First of all, get yourself an ox for plowing, and a
woman—for work, not to marry—one who can plow with the oxen, and get all
necessary gear in your house in good order, lest you have to ask someone else,
and he deny you, and you go short, and the seasons pass you by, and your work
be undone. (405–409)
If Perses follows his brother's advice, then, he will not “take”
a woman with a view to procreation. Rather, Hesiod advises Perses to get a
woman because, as Aristotle helpfully points out, male slaves are expensive.
Like an ox, a female slave is cheap help. There is no suggestion that Perses
will acquire a female servant with a view to her interests, or even with a view
to a common good that might arise between the two of them. Moreover, there is
no suggestion that he will allow her a sphere of her own authority, or that he
will assign her tasks on the basis of natural suitability; even if women are
naturally suited to “getting household gear in order,” are they naturally
suited to ox driving?
The account of the origins of marriage pointed to by this
reference to Hesiod is, thus, quite different from the account offered in theEthics.
In both the Ethics and the Politics, Aristotle
begins his account of marriage by observing that males and females are drawn
together by a natural impulse to procreate. But men and women have been
procreating for as long as human beings have existed. His reference to the
Hesiod quote in the Politics suggests that the household
formed—and women came under the rule of men—not because such an arrangement was
mutually beneficial, but rather, because men began to enlist women forcibly in
the satisfaction of their own daily needs (cf. Mansfield 2006,
208–209; Nagle 2006,
85–86).

Data for the task:
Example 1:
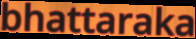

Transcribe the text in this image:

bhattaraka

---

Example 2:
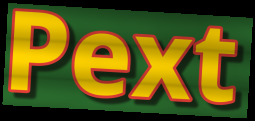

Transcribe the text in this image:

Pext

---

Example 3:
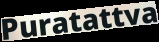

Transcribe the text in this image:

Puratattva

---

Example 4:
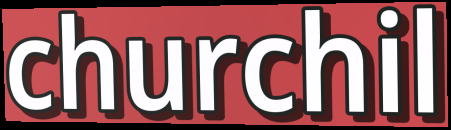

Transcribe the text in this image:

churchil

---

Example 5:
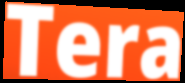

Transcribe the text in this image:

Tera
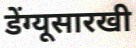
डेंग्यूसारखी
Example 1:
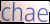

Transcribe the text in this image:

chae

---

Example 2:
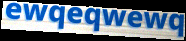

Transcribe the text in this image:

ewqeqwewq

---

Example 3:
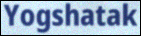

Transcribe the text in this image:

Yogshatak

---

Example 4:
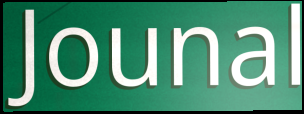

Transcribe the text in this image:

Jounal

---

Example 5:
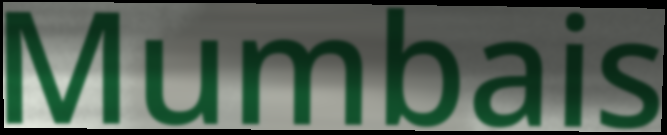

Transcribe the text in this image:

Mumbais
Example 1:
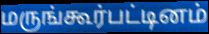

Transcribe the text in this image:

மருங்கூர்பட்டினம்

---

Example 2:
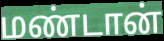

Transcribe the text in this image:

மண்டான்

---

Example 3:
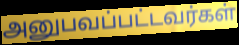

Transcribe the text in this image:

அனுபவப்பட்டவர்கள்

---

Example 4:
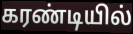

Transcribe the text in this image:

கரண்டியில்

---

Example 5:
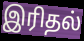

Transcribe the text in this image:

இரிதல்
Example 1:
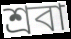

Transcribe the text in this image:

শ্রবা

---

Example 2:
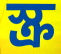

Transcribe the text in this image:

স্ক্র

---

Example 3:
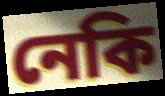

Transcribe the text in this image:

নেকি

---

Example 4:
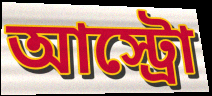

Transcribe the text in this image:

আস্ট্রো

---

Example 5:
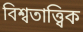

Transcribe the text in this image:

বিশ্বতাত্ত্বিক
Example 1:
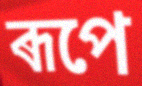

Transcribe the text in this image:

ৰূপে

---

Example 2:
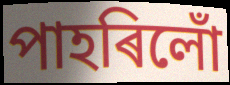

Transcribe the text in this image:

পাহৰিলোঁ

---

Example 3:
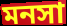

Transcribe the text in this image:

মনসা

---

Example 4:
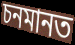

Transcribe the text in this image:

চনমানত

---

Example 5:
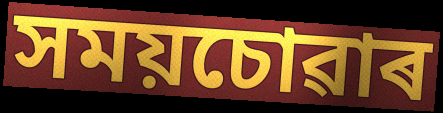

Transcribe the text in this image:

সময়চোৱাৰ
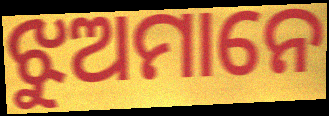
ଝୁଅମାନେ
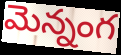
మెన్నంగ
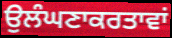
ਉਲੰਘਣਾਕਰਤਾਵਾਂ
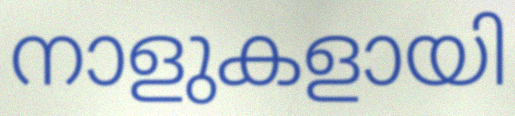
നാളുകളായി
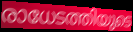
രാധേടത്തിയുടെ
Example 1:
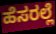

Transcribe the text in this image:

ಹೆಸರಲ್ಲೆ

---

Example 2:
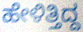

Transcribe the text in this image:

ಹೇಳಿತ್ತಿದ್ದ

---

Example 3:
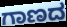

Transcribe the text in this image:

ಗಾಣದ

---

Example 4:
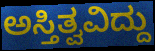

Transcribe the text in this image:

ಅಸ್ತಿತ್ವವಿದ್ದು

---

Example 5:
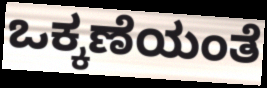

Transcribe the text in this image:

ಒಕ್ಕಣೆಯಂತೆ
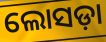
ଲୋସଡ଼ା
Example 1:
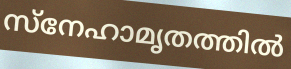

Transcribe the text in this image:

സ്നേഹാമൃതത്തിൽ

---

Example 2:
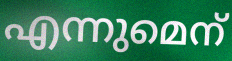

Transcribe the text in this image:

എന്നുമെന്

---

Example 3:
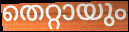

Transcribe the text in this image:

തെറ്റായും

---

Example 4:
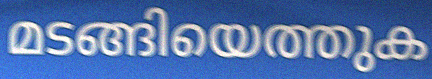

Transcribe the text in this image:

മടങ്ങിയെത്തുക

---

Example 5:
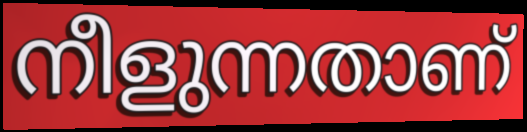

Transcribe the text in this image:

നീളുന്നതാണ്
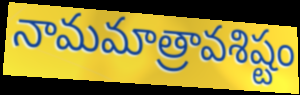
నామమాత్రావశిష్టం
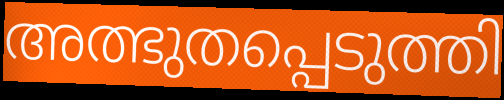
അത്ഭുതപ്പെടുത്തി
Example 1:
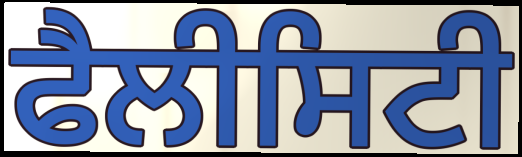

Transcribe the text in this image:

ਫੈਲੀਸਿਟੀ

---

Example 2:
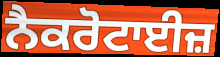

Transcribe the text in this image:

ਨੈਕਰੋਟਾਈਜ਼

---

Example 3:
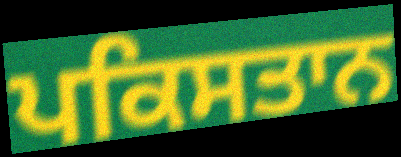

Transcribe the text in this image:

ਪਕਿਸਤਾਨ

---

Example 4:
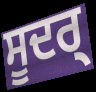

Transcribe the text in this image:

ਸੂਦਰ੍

Parts of the exercise:
1) Decide whether each statement agrees with the passage on Hesiod and Aristotle, and answer yes or no, quoting the words of the text that decide it: (a) Hesiod tells Perses to get a woman for work rather than to marry; (b) Aristotle points out that female slaves are expensive; (c) Aristotle opens his account of marriage by noting a natural impulse to procreate.
2) Transcribe the records from their start through the line holding "ಅಸ್ತಿತ್ವವಿದ್ದು", inclusive, leaving out the pictures.
The text and the records are separate material with no connection between them.

Per-task outputs:
1)
(a) Yes: "a woman—for work, not to marry—"
(b) No: "as Aristotle helpfully points out, male slaves are expensive"
(c) Yes: "begins his account of marriage by observing that males and females are drawn together by a natural impulse to procreate"

2)
Example 1:

Transcribe the text in this image:

bhattaraka

---

Example 2:

Transcribe the text in this image:

Pext

---

Example 3:

Transcribe the text in this image:

Puratattva

---

Example 4:

Transcribe the text in this image:

churchil

---

Example 5:

Transcribe the text in this image:

Tera
डेंग्यूसारखी
Example 1:

Transcribe the text in this image:

chae

---

Example 2:

Transcribe the text in this image:

ewqeqwewq

---

Example 3:

Transcribe the text in this image:

Yogshatak

---

Example 4:

Transcribe the text in this image:

Jounal

---

Example 5:

Transcribe the text in this image:

Mumbais
Example 1:

Transcribe the text in this image:

மருங்கூர்பட்டினம்

---

Example 2:

Transcribe the text in this image:

மண்டான்

---

Example 3:

Transcribe the text in this image:

அனுபவப்பட்டவர்கள்

---

Example 4:

Transcribe the text in this image:

கரண்டியில்

---

Example 5:

Transcribe the text in this image:

இரிதல்
Example 1:

Transcribe the text in this image:

শ্রবা

---

Example 2:

Transcribe the text in this image:

স্ক্র

---

Example 3:

Transcribe the text in this image:

নেকি

---

Example 4:

Transcribe the text in this image:

আস্ট্রো

---

Example 5:

Transcribe the text in this image:

বিশ্বতাত্ত্বিক
Example 1:

Transcribe the text in this image:

ৰূপে

---

Example 2:

Transcribe the text in this image:

পাহৰিলোঁ

---

Example 3:

Transcribe the text in this image:

মনসা

---

Example 4:

Transcribe the text in this image:

চনমানত

---

Example 5:

Transcribe the text in this image:

সময়চোৱাৰ
ଝୁଅମାନେ
మెన్నంగ
ਉਲੰਘਣਾਕਰਤਾਵਾਂ
നാളുകളായി
രാധേടത്തിയുടെ
Example 1:

Transcribe the text in this image:

ಹೆಸರಲ್ಲೆ

---

Example 2:

Transcribe the text in this image:

ಹೇಳಿತ್ತಿದ್ದ

---

Example 3:

Transcribe the text in this image:

ಗಾಣದ

---

Example 4:

Transcribe the text in this image:

ಅಸ್ತಿತ್ವವಿದ್ದು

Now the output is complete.